In a zinc study, researchers followed more than 3,300 older adults for about eight years. Compared to those who had the highest zinc levels, those with the lowest zinc levels were 44 percent more likely to die from all causes and 24 percent more likely to die from heart disease. Doctors said the findings support older adults taking supplements.
In a coronary heart disease (CHD) study, doctors followed 3,500 people with CHD for 18 years and found that women and men who exercised once per week were 30 percent and 20 percent, respectively, less likely to die from any cause compared to those who did not exercise at all.Doctors in a study that used the new Vertical Auto Profile (VAP) cholesterol test explained that standard assessments don’t include and can’t detect important new heart disease risk factors. These newly emerging risk factors
include low levels of high-density lipoprotein-2 (HDL-2), and high levels of intermediate-density and very-low-density lipoproteins (IDL and VLDL-3). Doctors believed the standard assessment underestimates risk of heart disease in younger, healthy adults who have a family history of early heart disease and wanted to take a closer look.

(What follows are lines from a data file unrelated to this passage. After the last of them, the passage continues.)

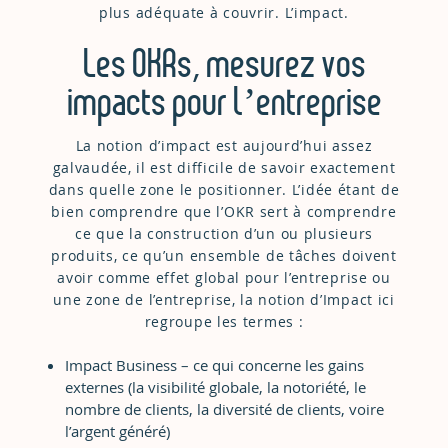
plus adéquate à couvrir. L’impact.
Les OKRs, mesurez vos
impacts pour l’entreprise
La notion d’impact est aujourd’hui assez
galvaudée, il est difficile de savoir exactement
dans quelle zone le positionner. L’idée étant de
bien comprendre que l’OKR sert à comprendre
ce que la construction d’un ou plusieurs
produits, ce qu’un ensemble de tâches doivent
avoir comme effet global pour l’entreprise ou
une zone de l’entreprise, la notion d’Impact ici
regroupe les termes :
Impact Business – ce qui concerne les gains
externes (la visibilité globale, la notoriété, le
nombre de clients, la diversité de clients, voire
l’argent généré)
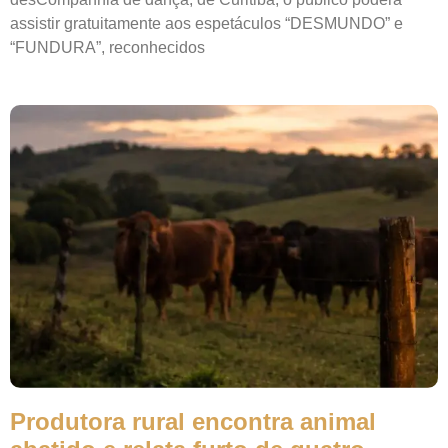
assistir gratuitamente aos espetáculos “DESMUNDO” e
“FUNDURA”, reconhecidos
Produtora rural encontra animal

In the study, researchers evaluated 89 men and women, average age 47, with a family history of premature CHD, who had received a “low risk” score based on the standard assessment. In addition to the VAP test, scientists also took a heart scan to detect calcium in the arteries and a blood test for C-reactive protein (CRP), a sign of chronic inflammation.
The most common heart disease risk factor the standard assessment missed was HDL-2, which was low—meaning more risk—in 72 percent of the study group. The VAP test uncovered two other previously undetected cholesterol risk factors, IDL and VLDL-3, which were high—meaning more risk—in 49 percent of the study group. Nearly four in 10 participants had calcium buildup, or coronary atherosclerosis, and one-quarter had elevated levels of CRP.